According to these experts, you can use 1-1.5 g of paracetamol (intravenous, oral or rectal) four times a day. The maximum recommended dose is 5 gr per day for less than five days. Regarding non-steroidal anti-inflammatory drugs (NSAIDs), the article explains that the main drawback of these drugs is their side effects, especially in the elderly. On the one hand, the increased risk of bleeding of NSAIDs and the greater tendency of COX-2 of thrombotic complications makes these specialists decide on naproxen as a complementary therapy to paracetamol in high-risk patients.

Regarding the dose, they recommend 250 mg orally three times a day for naproxen, and 50 mg orally or rectally twice daily for diclofenac. These doses should be reduced to a period of fewer than five days if there is dehydration, renal failure or if the patient is elderly.

For its part, tramadol offers effective analgesia in people undergoing minor or intermediate intervention. It can be used as a complementary therapy to paracetamol taking into account that it is contraindicated in advanced kidney failure, epilepsy, carcinoid syndrome (symptoms that are usually observed in people with carcinoid tumors: in the small intestine, the bronchi ...) and in pheochromocytoma (a tumor of the adrenal gland). The optimal amount will be 100 to 150 mg orally four times a day.

Finally, and as another mutual option in a minor intervention, one can resort to oxyco done, a type of opiate, in doses of 5 to 10 mg every four hours.

Major Surgery

As for the advice for those patients subjected to more complex interventions, these experts recommend the use of the above drugs along with morphine.

“Opioids are effective analgesics in the postoperative period and are the main drugs for medium or strong pain […] Intravenous analgesia is now the standard method for these patients. This technique improves pain control compared to intermittent administration of opiates, “say the authors of this report.

The steps advised by these experts are the intraoperative administration of morphine and the addition of 1-2 mg in the recovery room to control pain before moving the patient to the plant. If a local anesthetic block has been made, the dose of morphine will be lower.

If an anesthetist can control the patient in the plant, the amount of morphine can be 2 mg in an intravenous bolus. But if this specialist cannot be present, the use of 0.10 mg per kilo of weight is recommended intramuscularly or subcutaneously every 2 hours as needed.

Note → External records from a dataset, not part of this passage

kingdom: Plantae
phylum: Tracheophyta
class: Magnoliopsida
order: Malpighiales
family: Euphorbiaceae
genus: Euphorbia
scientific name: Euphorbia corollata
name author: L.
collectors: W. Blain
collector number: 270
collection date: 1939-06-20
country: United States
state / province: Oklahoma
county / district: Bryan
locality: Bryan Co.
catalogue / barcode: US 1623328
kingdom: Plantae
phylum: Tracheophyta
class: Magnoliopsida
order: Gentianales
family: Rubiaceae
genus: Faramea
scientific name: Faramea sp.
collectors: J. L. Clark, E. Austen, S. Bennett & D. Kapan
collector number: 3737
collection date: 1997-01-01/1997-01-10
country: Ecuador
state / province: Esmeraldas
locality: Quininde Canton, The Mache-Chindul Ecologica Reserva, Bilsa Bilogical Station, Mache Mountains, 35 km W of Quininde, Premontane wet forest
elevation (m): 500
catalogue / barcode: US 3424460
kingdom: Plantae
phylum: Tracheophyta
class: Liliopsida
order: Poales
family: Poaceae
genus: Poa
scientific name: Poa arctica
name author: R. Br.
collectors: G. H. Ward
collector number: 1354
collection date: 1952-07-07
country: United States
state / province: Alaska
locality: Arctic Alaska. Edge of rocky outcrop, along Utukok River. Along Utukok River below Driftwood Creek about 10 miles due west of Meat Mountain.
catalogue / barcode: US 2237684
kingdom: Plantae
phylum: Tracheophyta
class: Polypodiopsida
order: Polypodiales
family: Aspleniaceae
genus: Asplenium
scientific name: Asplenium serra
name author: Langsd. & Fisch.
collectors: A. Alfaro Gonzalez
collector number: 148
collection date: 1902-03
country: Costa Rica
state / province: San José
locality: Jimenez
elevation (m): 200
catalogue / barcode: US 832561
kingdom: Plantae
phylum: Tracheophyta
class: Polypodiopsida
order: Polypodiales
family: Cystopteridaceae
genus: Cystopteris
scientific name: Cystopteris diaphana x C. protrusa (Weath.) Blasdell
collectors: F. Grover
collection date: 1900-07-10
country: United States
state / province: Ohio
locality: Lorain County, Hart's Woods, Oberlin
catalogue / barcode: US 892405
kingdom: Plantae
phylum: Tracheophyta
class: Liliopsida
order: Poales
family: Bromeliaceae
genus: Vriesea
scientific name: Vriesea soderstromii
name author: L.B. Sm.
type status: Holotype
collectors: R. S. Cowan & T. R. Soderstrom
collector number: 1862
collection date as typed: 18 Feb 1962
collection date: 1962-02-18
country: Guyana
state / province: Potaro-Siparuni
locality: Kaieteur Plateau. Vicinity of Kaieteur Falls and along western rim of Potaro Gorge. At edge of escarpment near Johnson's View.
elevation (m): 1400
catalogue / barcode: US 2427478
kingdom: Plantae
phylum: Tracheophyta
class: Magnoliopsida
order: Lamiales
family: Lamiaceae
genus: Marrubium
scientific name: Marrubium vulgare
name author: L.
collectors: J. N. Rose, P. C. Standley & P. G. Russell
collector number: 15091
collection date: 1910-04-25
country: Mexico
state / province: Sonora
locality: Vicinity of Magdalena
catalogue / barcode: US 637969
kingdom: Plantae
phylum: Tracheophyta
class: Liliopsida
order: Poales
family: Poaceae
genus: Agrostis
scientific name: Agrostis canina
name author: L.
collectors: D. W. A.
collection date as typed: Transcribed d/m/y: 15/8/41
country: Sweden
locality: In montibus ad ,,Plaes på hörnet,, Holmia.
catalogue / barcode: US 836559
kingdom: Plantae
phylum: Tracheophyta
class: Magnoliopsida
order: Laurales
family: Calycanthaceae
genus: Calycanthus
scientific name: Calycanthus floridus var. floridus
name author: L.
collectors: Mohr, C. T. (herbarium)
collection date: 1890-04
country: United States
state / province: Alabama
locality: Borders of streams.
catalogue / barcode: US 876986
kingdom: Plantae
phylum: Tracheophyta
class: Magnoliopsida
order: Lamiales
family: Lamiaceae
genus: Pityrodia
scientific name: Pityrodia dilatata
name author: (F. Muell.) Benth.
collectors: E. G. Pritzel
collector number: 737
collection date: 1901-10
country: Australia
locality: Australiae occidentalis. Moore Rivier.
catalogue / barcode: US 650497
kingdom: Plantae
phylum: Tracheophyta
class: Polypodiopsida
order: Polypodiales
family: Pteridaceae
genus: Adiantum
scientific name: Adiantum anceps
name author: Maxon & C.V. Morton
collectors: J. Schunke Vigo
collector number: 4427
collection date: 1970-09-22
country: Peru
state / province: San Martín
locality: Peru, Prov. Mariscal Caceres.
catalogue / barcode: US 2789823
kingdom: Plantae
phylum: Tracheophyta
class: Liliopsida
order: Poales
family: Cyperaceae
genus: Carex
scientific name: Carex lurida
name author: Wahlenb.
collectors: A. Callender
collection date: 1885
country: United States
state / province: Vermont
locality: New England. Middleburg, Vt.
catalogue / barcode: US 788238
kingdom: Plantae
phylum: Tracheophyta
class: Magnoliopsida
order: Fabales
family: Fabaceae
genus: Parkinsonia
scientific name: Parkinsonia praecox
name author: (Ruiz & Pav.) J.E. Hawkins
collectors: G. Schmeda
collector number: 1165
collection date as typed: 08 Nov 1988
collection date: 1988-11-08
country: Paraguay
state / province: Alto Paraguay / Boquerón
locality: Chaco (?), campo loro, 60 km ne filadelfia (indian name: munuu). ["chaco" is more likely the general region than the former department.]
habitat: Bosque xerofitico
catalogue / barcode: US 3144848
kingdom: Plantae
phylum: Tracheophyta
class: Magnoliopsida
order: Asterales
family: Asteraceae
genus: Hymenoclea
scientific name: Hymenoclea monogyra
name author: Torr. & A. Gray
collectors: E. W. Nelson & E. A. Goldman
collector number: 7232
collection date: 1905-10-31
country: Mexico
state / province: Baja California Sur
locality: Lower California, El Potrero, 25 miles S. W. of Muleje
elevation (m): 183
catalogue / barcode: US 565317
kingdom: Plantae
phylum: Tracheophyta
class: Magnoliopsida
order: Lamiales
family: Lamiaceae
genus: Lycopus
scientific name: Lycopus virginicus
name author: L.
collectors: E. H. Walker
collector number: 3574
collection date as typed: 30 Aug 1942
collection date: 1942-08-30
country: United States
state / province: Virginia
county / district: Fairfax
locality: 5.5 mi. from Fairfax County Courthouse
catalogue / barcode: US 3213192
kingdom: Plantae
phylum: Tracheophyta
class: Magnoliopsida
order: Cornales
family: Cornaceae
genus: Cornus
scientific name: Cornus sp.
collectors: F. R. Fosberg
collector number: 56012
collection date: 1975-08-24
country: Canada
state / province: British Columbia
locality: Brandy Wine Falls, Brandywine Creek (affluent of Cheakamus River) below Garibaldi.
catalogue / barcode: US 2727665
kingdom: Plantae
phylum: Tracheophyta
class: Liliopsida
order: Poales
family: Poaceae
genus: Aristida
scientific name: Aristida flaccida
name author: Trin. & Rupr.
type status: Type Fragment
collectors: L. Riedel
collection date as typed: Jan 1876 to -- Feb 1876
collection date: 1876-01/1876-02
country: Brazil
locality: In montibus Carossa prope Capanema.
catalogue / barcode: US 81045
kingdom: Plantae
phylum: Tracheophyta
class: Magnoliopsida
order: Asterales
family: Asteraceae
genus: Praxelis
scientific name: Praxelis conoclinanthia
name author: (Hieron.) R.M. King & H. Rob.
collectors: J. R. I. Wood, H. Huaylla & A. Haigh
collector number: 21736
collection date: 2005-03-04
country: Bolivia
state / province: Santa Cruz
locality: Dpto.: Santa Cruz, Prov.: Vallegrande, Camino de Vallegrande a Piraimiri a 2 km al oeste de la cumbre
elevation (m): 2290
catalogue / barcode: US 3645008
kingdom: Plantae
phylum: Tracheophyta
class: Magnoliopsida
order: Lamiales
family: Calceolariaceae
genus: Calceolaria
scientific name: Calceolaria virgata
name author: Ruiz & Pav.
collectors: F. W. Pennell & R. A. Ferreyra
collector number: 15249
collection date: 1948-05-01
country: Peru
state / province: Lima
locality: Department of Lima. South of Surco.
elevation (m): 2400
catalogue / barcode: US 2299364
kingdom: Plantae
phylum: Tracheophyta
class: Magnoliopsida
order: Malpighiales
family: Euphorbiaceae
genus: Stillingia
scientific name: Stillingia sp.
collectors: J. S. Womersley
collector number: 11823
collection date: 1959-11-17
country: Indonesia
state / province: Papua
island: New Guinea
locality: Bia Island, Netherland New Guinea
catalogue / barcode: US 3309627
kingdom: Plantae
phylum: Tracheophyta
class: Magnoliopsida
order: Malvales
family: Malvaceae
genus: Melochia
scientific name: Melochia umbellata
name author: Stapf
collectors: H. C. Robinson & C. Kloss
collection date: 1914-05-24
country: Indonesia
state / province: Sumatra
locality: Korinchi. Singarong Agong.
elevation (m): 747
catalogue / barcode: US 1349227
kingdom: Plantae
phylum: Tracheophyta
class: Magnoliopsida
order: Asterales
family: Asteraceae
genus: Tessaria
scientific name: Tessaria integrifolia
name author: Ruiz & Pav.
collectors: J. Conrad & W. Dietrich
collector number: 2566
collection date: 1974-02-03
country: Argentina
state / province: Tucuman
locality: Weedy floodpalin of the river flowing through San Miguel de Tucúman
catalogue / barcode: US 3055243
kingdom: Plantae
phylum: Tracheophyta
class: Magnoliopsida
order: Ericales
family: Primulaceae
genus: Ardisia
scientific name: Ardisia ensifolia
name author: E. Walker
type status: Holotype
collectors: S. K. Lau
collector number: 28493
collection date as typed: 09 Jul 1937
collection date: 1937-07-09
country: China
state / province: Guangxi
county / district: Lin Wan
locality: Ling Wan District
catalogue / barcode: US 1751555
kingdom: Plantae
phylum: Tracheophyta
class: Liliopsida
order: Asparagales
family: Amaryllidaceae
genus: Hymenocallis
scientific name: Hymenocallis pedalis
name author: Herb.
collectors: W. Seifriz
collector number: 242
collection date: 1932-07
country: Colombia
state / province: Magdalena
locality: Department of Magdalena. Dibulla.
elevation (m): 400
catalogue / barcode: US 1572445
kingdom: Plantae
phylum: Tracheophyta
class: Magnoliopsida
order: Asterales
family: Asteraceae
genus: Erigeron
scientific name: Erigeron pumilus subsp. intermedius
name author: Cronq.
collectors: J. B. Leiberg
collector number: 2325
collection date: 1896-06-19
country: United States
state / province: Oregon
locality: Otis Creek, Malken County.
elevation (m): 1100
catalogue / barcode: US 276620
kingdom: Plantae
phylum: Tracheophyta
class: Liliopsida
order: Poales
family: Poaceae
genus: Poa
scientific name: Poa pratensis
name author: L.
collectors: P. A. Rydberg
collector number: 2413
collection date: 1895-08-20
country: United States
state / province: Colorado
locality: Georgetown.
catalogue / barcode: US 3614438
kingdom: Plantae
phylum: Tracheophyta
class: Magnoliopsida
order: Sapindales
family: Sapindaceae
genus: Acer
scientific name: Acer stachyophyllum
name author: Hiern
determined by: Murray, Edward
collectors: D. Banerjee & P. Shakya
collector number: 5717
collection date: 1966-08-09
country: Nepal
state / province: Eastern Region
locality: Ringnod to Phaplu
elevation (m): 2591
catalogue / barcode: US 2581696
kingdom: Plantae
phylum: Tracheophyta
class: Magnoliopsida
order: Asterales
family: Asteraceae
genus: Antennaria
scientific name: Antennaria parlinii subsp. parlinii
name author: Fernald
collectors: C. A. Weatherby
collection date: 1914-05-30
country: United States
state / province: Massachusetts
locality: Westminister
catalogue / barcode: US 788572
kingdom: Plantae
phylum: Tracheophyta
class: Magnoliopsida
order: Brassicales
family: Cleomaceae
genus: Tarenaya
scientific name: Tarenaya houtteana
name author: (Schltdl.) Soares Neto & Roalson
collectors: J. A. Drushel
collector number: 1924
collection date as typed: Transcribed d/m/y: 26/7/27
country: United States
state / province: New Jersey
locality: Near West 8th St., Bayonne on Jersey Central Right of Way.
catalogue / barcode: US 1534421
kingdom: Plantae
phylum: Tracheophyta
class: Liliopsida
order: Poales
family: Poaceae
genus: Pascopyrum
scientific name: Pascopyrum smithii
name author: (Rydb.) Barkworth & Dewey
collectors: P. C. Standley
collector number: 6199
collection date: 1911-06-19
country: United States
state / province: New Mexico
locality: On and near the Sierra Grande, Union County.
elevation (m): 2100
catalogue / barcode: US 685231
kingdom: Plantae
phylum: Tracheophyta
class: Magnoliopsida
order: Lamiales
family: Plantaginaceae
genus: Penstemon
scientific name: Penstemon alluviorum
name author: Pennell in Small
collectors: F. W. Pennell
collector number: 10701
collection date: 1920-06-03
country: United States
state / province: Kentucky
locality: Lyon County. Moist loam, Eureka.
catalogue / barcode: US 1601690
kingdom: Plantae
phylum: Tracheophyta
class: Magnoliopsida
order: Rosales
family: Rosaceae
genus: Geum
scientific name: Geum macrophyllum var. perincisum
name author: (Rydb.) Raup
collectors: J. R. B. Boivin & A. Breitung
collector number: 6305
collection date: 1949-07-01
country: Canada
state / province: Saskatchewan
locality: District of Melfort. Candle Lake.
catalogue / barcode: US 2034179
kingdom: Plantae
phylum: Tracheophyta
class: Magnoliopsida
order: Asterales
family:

If the intensity of the pain is surprisingly high and does not yield with analgesics, the surgical team should be notified to assess the patient.

Analgesia (intravenous, intramuscular or subcutaneous) will be maintained 24 to 72 hours after the intervention to subsequently undergo oral treatment, similar to that of minor operations.

The most important side effects of opioids are depression of the respiratory system, sedation, nausea, vomiting and the inhibition of gastrointestinal motility. For this reason, it is necessary to monitor and monitor these patients to avoid excessive sedation and the appearance of these alterations.